GIVEN PASSAGE
I'd like to introduce myself. I had my last drink on March 30. I'm 41, and it's taken me quite a while to realize that I have a bona fide drinking problem, mostly because the quantity I've consumed habitually may not be considered excessive by a lot of people's standards. So far, drinking hasn't wrecked my life... or so I'd thought. I've never gotten a DUI (there but for the grace of god...), hurt someone, destroyed something, lost a job, or even embarrassed myself terribly. I'm known as a girl who can hold her booze and who may get excitable and talkative, but not irrational or violent or ridiculous. Well, except one time when, in a fit of rage, I chucked a juice glass against a bookcase when in the midst of an argument with my boyfriend. This happened last week, and I'm still shaking thinking about it. I deliberately threw the glass away from (not toward) him, so at least I had the presence of mind to do that, but I was literally out of control. The debris field was large, and he could have been cut by the glass shards that flew everywhere. I was drunk, of course. I guess you could say that was the catalyst. It was the first time I'd ever done something like that. He was horrified. He now thinks I have the potential to be a violent drunk. It's taken me a week to realize he might be right. Obviously the nature of our interaction, which is passionate and often confrontational, was a contributing factor, but the act still came out of me.

For the past decade or so, I've been drinking 2-3 drinks most weeknights (beer and wine mostly) and usually a binge session (4+ drinks) on one weekend night or the other. I'd take periodic breaks from drinking--a few days here, even a week there--but booze has become an intrinsic part of my reward structure. I've been wanting to cut down for years but haven't been able to. I still held on to the fantasy that I could be a social drinker and have a couple (literally) every now and then, with a binge session every so often to remind me that I shouldn't binge.

RECORD EXCERPTS
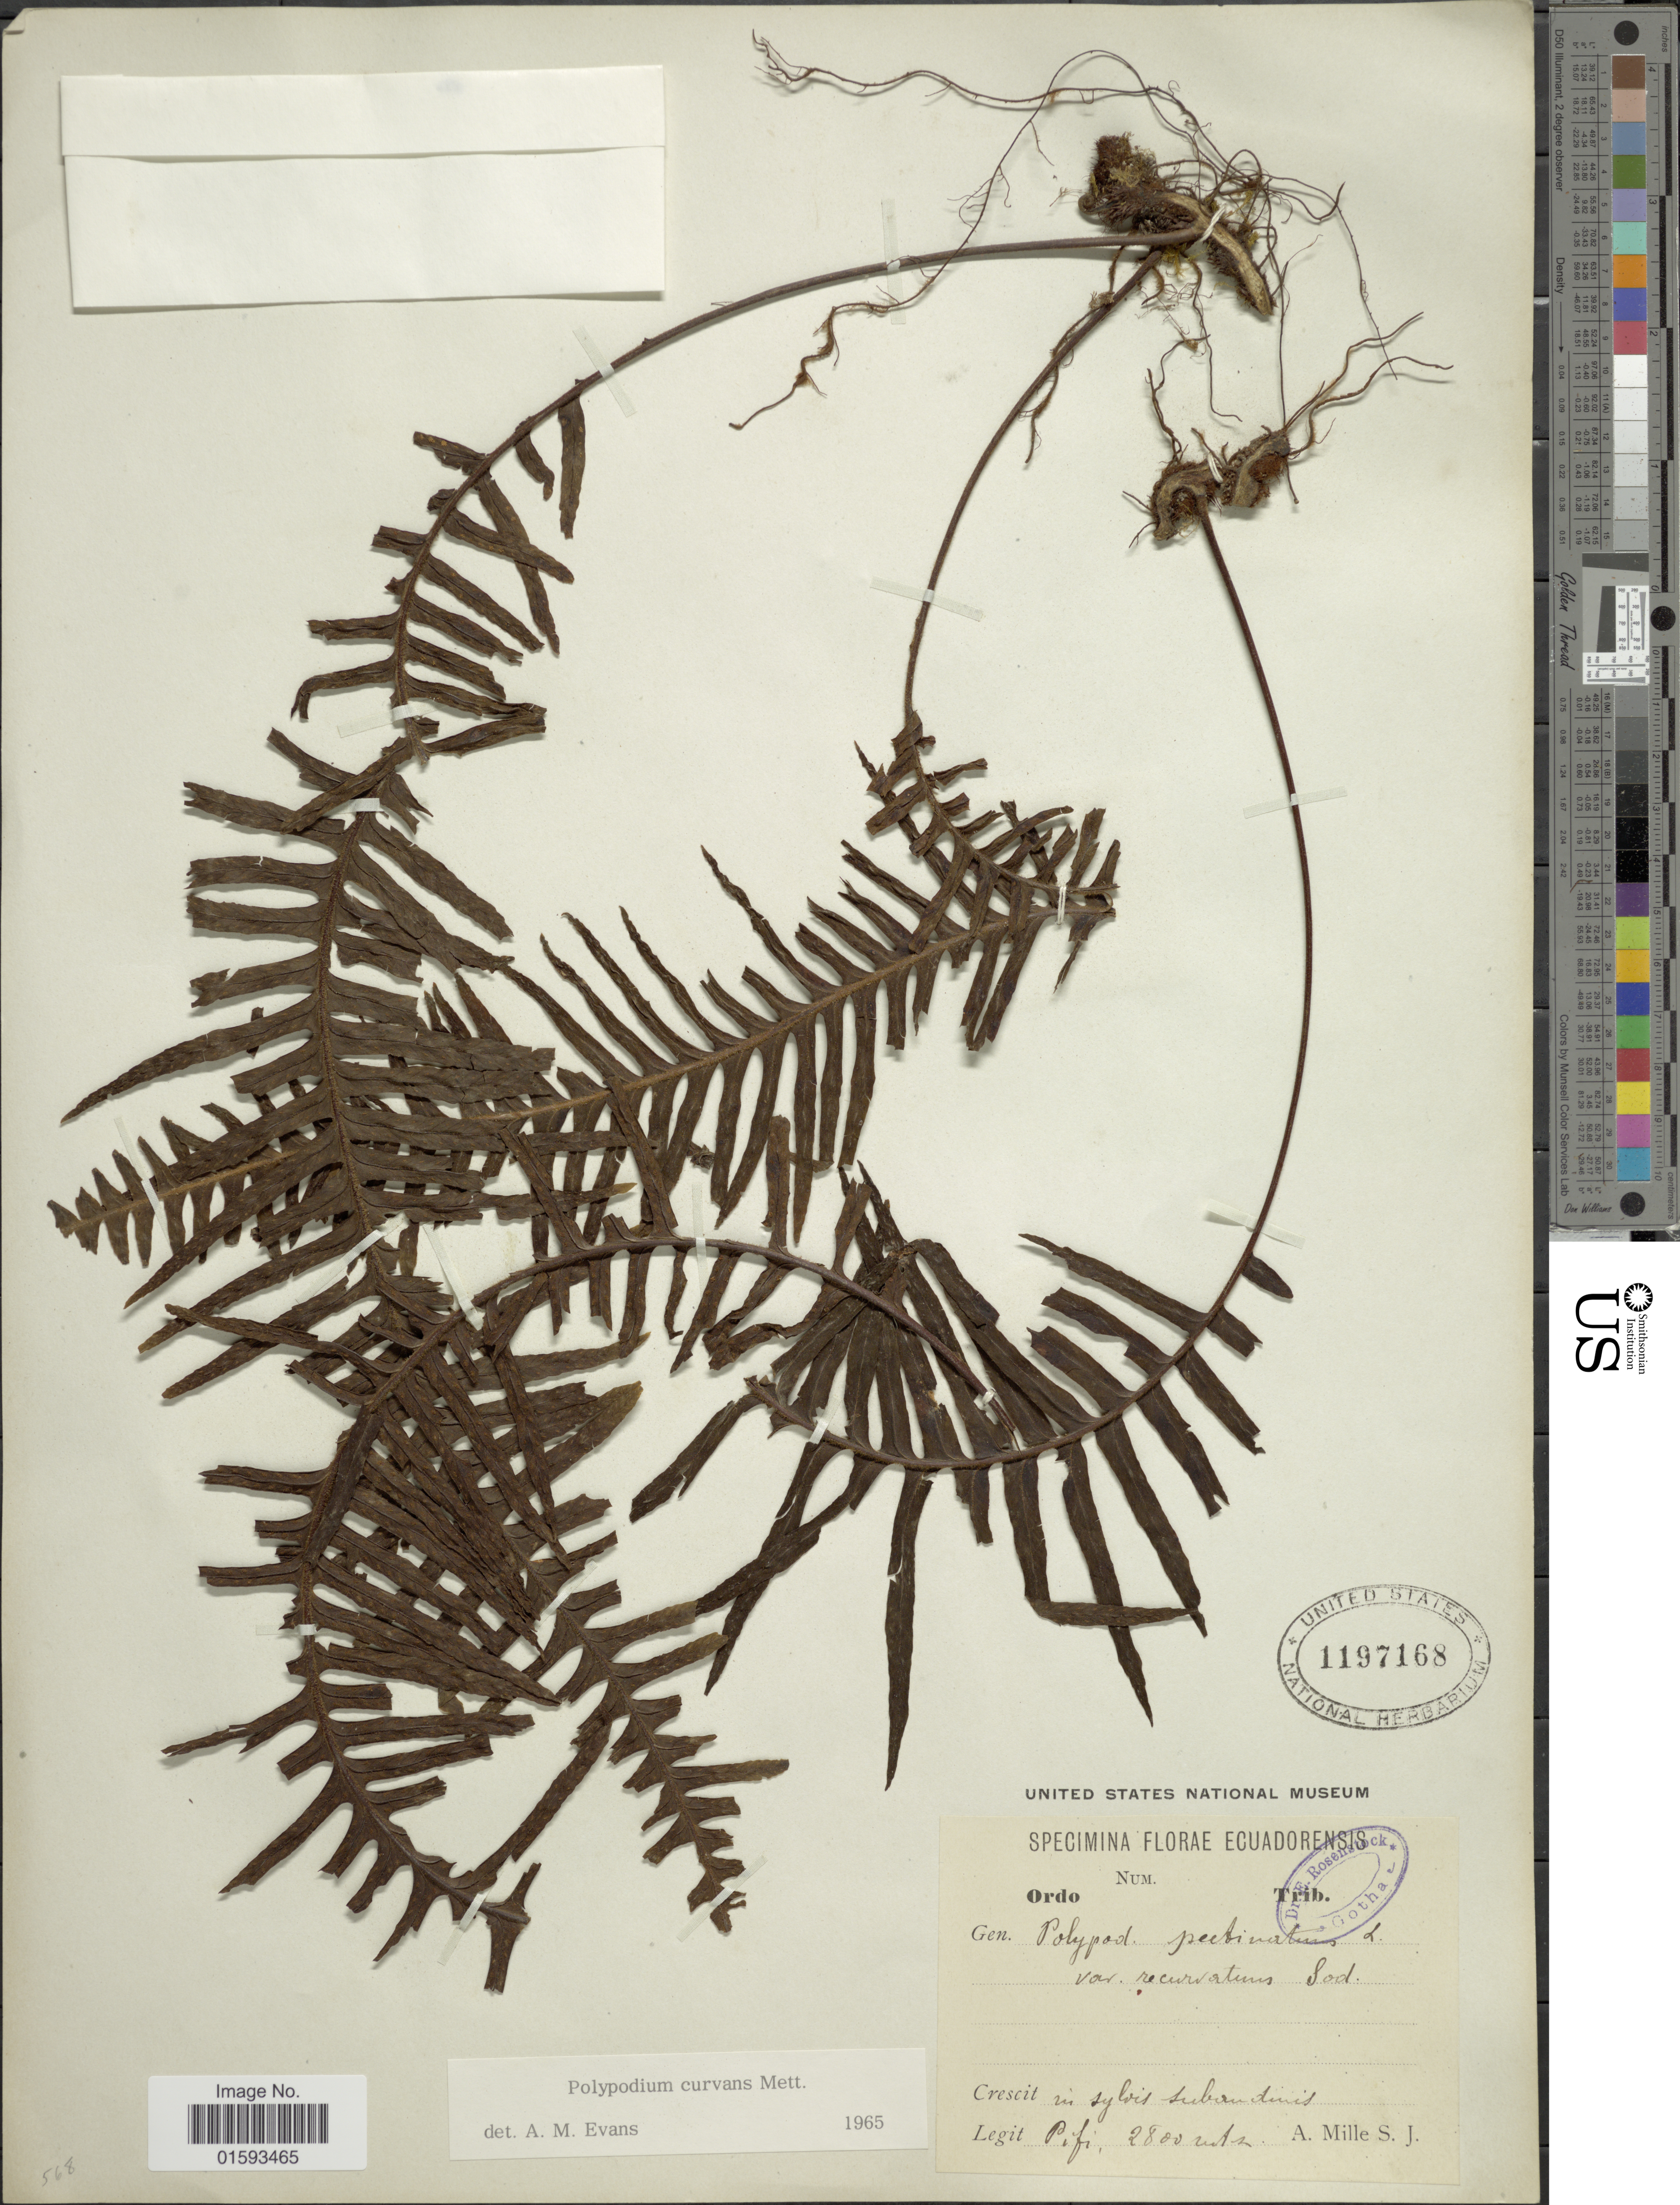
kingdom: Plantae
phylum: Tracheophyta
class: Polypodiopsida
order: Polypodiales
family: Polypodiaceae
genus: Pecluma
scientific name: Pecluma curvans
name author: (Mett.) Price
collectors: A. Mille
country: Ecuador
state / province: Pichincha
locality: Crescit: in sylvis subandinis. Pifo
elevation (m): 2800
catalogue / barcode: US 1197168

...

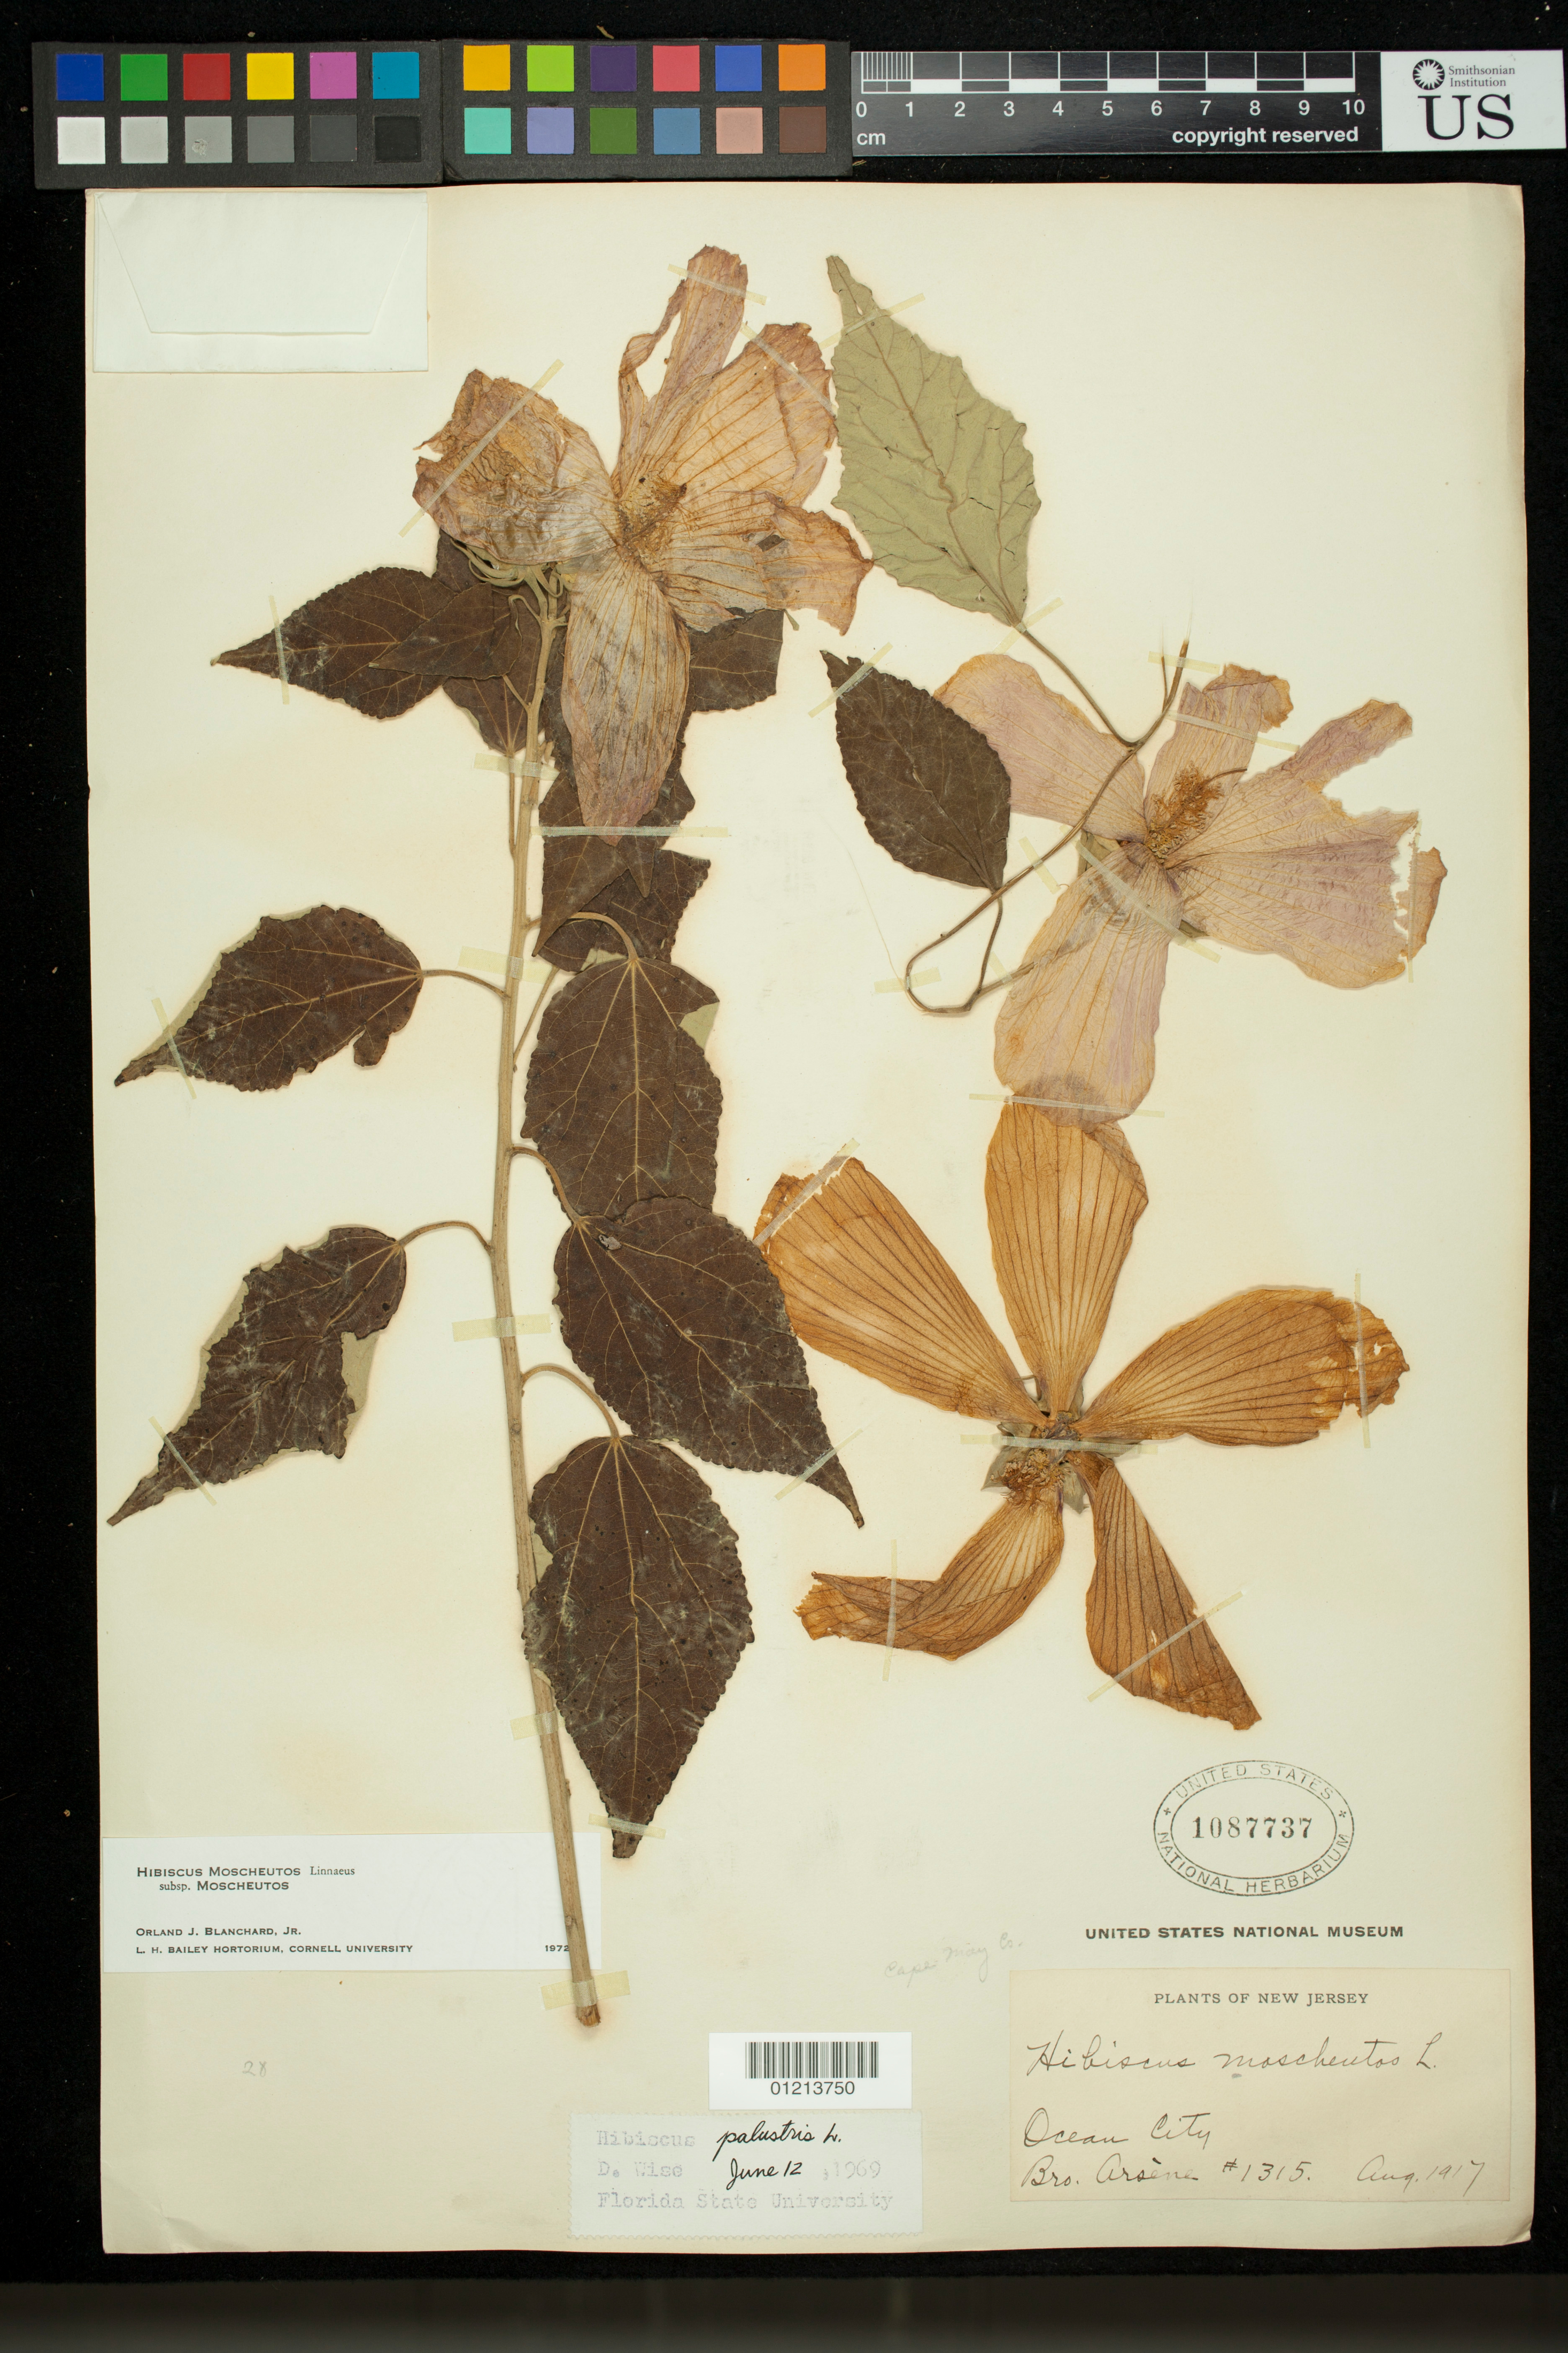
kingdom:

JOB 1
Reproduce the portion of the drinking account starting with "For the past" and going on through "I shouldn't binge.".
JOB 2
Rewrite the lines of the entries starting with the line with "kingdom: Plantae" and going on through the line with "elevation (m): 2800", substituting "site" for "locality" and leaving all else unchanged.

FULL RESPONSE 1
For the past decade or so, I've been drinking 2-3 drinks most weeknights (beer and wine mostly) and usually a binge session (4+ drinks) on one weekend night or the other. I'd take periodic breaks from drinking--a few days here, even a week there--but booze has become an intrinsic part of my reward structure. I've been wanting to cut down for years but haven't been able to. I still held on to the fantasy that I could be a social drinker and have a couple (literally) every now and then, with a binge session every so often to remind me that I shouldn't binge.

FULL RESPONSE 2
kingdom: Plantae
phylum: Tracheophyta
class: Polypodiopsida
order: Polypodiales
family: Polypodiaceae
genus: Pecluma
scientific name: Pecluma curvans
name author: (Mett.) Price
collectors: A. Mille
country: Ecuador
state / province: Pichincha
site: Crescit: in sylvis subandinis. Pifo
elevation (m): 2800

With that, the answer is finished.